Kyoto As A Stage For World Theatre – An Interview With Kyoto Experiment Program Director Yusuke Hashimoto
Kyoto Experiment is one of Japan’s major international theatre festivals, along with Festival/Tokyo and the Shizuoka International Theatre Festival. Showcasing works that transgress the borders of artistic genres, Kyoto Experiment has contributed greatly to establishing Kyoto as a platform for innovative developments in the field of performing arts.
The Theatre Times had the privilege to interview Kyoto Experiment program director Yusuke Hashimoto who told us about the core concepts of the festival, as well as about how this project started, the challenges they faced and how the festival reached the scale it has at present. We also received insights on the program and highlights of Kyoto Experiment’s 9th edition which will be held from October 6th through the 28th, 2018.
ROHM Theatre Kyoto/Kyoto Experiment Program Director
Born in 1976 in Fukuoka. After establishing the Hashimoto Performing Arts Production Office in 2003, he has been active as a producer of contemporary theatre and dance performances. After founding Kyoto Experiment, Kyoto’s first international performing arts festival, in 2010, he has been the program director of the festival ever since. Since 2013, he has been the director of the Open Network for Performing Arts Management (ON-PAM). Since January 2014, he has been the program director of ROHM Theatre Kyoto.

Stored entries ▸
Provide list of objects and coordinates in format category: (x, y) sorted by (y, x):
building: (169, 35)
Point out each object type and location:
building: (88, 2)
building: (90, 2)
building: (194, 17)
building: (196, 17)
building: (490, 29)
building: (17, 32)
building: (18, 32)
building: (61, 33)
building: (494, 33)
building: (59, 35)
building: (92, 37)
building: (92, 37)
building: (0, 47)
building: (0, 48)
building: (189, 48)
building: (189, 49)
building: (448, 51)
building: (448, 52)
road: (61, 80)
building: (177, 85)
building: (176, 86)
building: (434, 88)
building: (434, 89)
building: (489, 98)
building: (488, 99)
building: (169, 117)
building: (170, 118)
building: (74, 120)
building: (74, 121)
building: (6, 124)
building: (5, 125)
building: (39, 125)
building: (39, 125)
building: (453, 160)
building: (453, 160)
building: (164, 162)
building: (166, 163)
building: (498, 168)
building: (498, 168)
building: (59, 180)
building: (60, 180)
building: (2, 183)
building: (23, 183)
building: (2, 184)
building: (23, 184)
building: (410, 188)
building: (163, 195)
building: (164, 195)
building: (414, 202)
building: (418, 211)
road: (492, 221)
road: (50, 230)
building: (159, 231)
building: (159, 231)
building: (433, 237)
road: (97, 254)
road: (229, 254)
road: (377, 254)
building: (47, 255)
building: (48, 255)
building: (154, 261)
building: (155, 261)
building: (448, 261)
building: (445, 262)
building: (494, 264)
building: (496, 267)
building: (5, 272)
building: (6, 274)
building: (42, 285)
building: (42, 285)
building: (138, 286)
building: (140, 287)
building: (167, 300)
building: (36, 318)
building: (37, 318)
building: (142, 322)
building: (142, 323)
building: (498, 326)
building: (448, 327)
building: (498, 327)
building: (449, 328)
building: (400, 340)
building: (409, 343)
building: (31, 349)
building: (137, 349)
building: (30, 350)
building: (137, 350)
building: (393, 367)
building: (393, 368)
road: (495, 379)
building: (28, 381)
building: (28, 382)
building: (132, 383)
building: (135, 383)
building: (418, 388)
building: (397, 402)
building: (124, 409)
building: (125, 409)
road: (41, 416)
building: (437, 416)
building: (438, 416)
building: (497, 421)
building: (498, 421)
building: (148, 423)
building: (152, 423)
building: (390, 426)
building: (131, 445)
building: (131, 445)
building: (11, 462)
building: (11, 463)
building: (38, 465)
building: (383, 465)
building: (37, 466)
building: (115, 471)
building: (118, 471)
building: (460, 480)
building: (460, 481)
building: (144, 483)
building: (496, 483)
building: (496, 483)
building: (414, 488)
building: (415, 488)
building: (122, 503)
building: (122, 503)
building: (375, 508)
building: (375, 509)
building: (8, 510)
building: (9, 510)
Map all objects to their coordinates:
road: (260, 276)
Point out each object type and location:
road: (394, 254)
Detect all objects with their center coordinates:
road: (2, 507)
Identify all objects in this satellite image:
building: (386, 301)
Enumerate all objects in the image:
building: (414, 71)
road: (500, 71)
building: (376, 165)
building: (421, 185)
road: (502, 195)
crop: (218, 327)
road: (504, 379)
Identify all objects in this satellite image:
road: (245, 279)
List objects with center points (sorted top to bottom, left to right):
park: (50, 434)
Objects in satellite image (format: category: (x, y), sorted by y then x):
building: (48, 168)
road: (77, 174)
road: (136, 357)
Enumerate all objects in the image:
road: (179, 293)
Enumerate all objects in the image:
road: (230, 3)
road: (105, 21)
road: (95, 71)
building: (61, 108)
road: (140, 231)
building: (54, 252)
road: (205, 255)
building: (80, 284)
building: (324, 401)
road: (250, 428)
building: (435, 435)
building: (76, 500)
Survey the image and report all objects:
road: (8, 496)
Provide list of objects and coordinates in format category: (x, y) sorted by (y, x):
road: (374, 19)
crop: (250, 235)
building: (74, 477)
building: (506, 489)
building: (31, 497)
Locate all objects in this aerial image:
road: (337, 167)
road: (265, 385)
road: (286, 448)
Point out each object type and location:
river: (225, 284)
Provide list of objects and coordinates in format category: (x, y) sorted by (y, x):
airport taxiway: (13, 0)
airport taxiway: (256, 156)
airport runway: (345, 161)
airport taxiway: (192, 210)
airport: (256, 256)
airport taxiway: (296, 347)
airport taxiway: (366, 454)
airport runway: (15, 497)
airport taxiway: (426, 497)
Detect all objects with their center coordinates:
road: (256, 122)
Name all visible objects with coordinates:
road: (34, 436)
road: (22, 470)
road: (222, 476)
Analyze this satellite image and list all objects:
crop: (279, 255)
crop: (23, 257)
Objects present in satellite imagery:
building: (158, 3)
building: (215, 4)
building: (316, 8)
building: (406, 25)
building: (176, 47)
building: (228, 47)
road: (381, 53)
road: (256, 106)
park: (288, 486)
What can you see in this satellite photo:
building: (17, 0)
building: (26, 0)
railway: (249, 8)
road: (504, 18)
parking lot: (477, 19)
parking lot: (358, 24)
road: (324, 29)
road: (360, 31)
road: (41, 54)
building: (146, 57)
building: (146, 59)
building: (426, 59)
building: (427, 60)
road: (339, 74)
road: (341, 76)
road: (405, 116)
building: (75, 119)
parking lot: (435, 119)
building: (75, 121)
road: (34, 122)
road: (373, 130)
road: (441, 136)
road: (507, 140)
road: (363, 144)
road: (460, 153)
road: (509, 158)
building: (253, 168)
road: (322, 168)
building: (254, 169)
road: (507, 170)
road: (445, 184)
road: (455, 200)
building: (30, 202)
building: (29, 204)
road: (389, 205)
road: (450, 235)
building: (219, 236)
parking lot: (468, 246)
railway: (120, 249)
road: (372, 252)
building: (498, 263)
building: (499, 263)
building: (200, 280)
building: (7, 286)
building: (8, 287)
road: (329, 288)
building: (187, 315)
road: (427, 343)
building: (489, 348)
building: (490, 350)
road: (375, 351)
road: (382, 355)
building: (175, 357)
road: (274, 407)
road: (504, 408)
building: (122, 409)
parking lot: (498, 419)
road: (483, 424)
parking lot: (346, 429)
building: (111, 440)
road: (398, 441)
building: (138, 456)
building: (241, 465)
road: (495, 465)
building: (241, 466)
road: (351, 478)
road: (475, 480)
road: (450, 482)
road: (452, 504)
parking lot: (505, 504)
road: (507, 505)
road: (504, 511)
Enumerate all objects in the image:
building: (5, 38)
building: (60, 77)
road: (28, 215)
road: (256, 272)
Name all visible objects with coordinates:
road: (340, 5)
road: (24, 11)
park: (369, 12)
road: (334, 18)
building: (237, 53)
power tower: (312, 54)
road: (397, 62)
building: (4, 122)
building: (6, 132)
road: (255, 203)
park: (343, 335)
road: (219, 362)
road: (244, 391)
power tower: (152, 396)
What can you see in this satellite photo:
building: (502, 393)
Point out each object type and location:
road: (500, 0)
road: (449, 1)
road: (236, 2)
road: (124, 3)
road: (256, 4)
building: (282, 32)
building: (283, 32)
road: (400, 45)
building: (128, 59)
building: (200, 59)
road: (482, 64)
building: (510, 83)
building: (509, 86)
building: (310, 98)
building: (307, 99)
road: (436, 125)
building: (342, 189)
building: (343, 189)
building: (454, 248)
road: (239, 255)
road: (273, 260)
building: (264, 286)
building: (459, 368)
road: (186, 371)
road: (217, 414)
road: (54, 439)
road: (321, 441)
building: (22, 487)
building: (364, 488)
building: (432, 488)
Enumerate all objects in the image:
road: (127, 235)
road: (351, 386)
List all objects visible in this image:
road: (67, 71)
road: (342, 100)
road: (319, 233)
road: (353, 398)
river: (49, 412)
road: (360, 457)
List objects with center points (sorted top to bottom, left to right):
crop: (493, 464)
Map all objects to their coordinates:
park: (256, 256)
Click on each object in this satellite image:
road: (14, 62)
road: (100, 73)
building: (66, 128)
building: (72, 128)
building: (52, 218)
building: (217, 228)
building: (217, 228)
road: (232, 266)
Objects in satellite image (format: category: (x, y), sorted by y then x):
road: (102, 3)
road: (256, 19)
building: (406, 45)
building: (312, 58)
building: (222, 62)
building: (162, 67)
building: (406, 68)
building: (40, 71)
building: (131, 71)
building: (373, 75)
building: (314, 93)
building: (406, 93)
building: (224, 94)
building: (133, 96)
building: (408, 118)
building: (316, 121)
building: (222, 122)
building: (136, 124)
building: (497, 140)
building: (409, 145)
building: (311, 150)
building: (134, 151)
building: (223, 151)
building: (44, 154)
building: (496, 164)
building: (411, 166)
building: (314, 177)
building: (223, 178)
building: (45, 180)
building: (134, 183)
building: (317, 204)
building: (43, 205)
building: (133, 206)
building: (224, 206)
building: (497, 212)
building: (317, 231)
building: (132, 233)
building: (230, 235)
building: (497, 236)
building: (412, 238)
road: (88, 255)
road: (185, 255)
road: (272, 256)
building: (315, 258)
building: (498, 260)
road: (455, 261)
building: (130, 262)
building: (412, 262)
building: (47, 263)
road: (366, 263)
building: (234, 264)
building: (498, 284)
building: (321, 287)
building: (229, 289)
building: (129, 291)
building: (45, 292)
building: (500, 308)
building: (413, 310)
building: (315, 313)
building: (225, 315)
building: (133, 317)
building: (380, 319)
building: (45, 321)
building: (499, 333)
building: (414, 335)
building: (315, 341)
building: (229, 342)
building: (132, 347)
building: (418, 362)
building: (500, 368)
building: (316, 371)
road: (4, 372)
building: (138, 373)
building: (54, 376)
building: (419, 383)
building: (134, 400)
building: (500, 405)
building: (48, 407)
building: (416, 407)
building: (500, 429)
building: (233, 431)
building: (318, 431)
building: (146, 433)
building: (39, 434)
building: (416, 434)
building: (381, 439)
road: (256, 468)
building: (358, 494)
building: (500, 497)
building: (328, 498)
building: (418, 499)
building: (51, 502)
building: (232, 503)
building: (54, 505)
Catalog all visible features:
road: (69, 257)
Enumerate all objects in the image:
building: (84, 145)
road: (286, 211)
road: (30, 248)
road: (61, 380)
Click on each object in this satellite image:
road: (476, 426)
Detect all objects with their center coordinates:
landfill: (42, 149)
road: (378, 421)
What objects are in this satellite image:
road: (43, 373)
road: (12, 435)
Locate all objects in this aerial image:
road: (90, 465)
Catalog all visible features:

Given exercise 1 ▸ According to the Kyoto Experiment interview, on what dates will the festival's 9th edition be held?
Given exercise 2 ▸ Please write out the entries from their first line through the line containing "building: (169, 35)", changing "coordinates" to "positions" and keeping everything else the same. Return only those lines.

Complete answer 1 ▸ From October 6th through the 28th, 2018.

Complete answer 2 ▸
Provide list of objects and positions in format category: (x, y) sorted by (y, x):
building: (169, 35)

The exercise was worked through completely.